## Exercise requirements
Would you copy only the lines below, beginning with the one that contains "0.00667 | 0.00007 |" and running through the last entry line?

## Supplied data
※ ※ ※

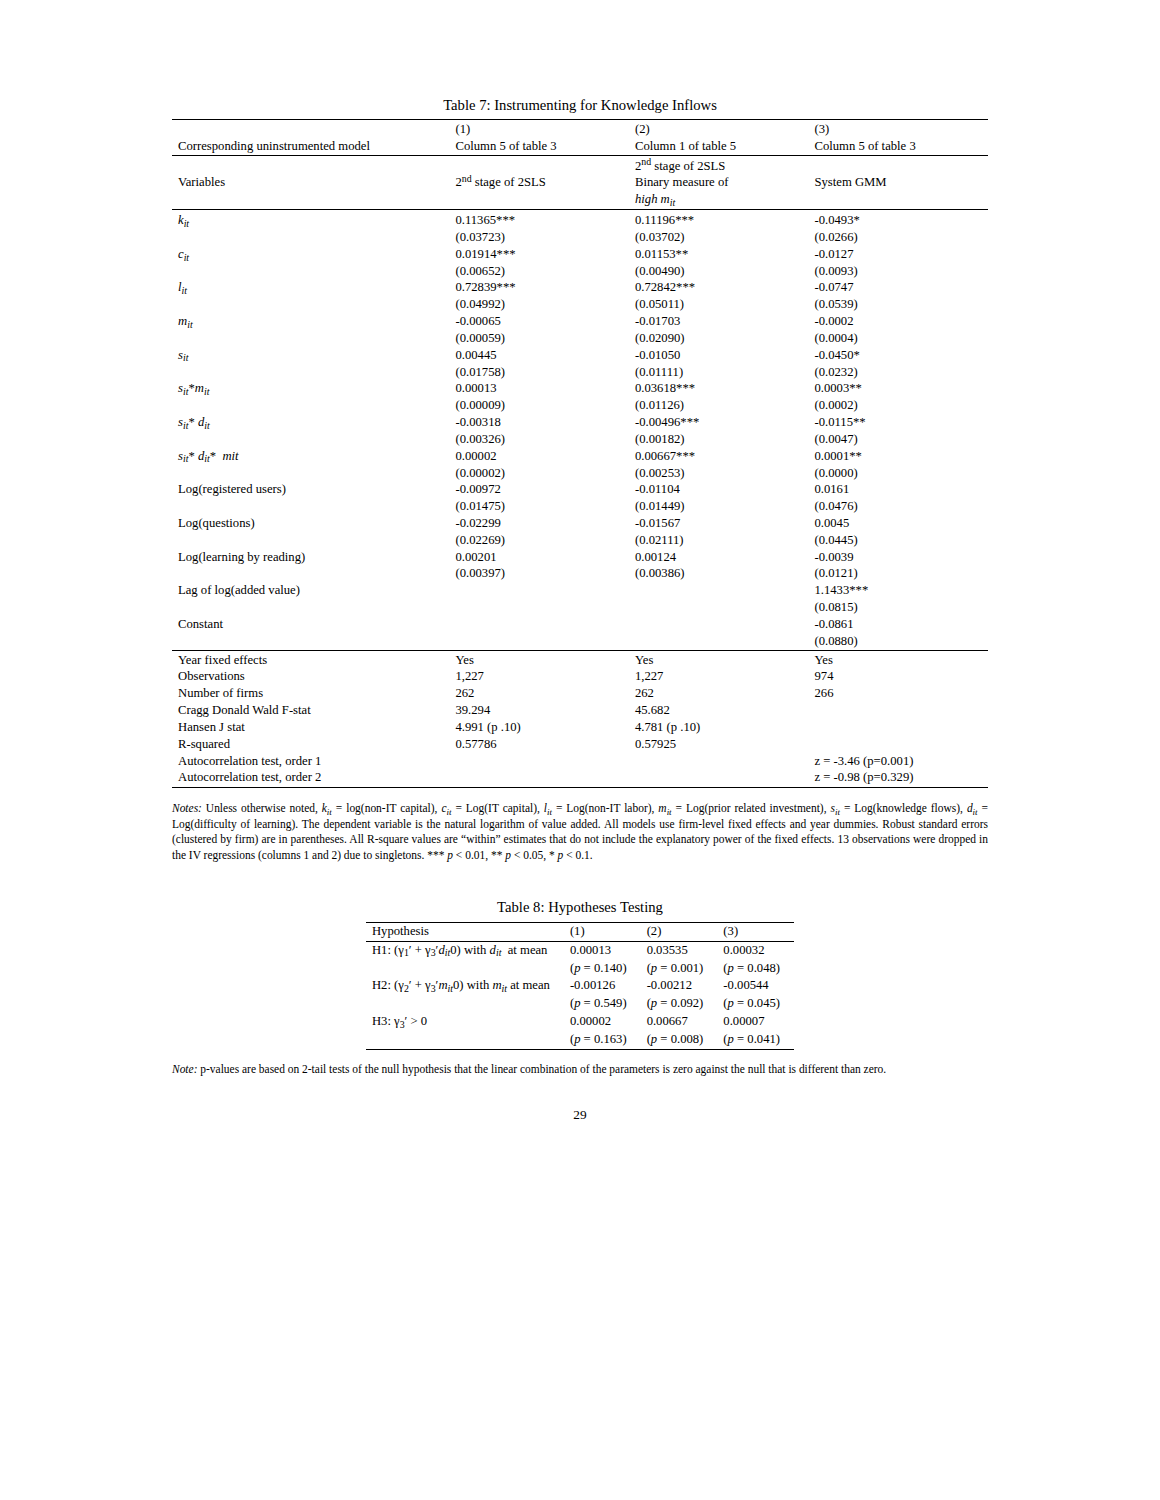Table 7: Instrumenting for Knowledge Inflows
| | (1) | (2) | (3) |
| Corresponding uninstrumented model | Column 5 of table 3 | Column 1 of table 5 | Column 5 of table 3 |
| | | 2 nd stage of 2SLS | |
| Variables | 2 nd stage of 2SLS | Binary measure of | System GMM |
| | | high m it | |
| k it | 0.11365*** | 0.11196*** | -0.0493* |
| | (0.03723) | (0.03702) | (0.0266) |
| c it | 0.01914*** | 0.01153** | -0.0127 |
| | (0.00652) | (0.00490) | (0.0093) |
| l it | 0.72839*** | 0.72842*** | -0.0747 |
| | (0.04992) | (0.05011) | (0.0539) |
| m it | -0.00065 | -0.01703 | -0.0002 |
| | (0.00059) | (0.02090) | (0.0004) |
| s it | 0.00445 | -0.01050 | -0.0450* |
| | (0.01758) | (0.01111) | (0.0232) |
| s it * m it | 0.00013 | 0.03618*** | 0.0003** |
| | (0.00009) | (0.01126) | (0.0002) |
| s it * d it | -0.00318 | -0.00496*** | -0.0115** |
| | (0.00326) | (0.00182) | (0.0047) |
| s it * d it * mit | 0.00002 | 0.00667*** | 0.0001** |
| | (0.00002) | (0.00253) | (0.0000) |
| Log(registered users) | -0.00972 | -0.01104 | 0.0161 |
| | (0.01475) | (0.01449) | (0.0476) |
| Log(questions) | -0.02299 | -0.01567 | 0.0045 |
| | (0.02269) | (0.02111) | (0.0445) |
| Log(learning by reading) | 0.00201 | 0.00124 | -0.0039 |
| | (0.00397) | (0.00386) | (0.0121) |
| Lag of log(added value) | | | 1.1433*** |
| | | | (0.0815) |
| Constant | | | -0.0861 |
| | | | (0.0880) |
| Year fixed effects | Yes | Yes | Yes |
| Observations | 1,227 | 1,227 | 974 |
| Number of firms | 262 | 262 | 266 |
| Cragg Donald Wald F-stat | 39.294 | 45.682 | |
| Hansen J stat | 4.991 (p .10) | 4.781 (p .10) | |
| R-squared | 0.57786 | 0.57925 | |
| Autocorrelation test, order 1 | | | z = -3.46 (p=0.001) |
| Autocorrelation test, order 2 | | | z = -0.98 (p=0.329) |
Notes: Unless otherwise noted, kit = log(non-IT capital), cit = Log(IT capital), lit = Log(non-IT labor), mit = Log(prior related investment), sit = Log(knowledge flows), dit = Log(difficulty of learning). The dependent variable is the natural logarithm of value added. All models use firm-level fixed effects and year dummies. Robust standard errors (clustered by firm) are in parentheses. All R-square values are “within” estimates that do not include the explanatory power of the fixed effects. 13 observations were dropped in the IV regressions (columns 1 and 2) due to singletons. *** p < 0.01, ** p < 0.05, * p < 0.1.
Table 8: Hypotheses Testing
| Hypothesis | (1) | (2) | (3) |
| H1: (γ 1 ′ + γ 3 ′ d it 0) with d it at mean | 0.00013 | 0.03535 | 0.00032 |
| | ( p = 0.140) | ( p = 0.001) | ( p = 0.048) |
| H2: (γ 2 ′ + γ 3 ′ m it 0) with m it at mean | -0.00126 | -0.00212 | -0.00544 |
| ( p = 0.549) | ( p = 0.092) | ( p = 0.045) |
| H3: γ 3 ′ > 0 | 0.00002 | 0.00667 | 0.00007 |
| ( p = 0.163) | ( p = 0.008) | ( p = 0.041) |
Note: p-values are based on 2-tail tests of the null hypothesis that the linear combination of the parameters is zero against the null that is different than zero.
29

※ ※ ※

## Exercise response
| H3: γ 3 ′ > 0 | 0.00002 | 0.00667 | 0.00007 |
| ( p = 0.163) | ( p = 0.008) | ( p = 0.041) |
Note: p-values are based on 2-tail tests of the null hypothesis that the linear combination of the parameters is zero against the null that is different than zero.
29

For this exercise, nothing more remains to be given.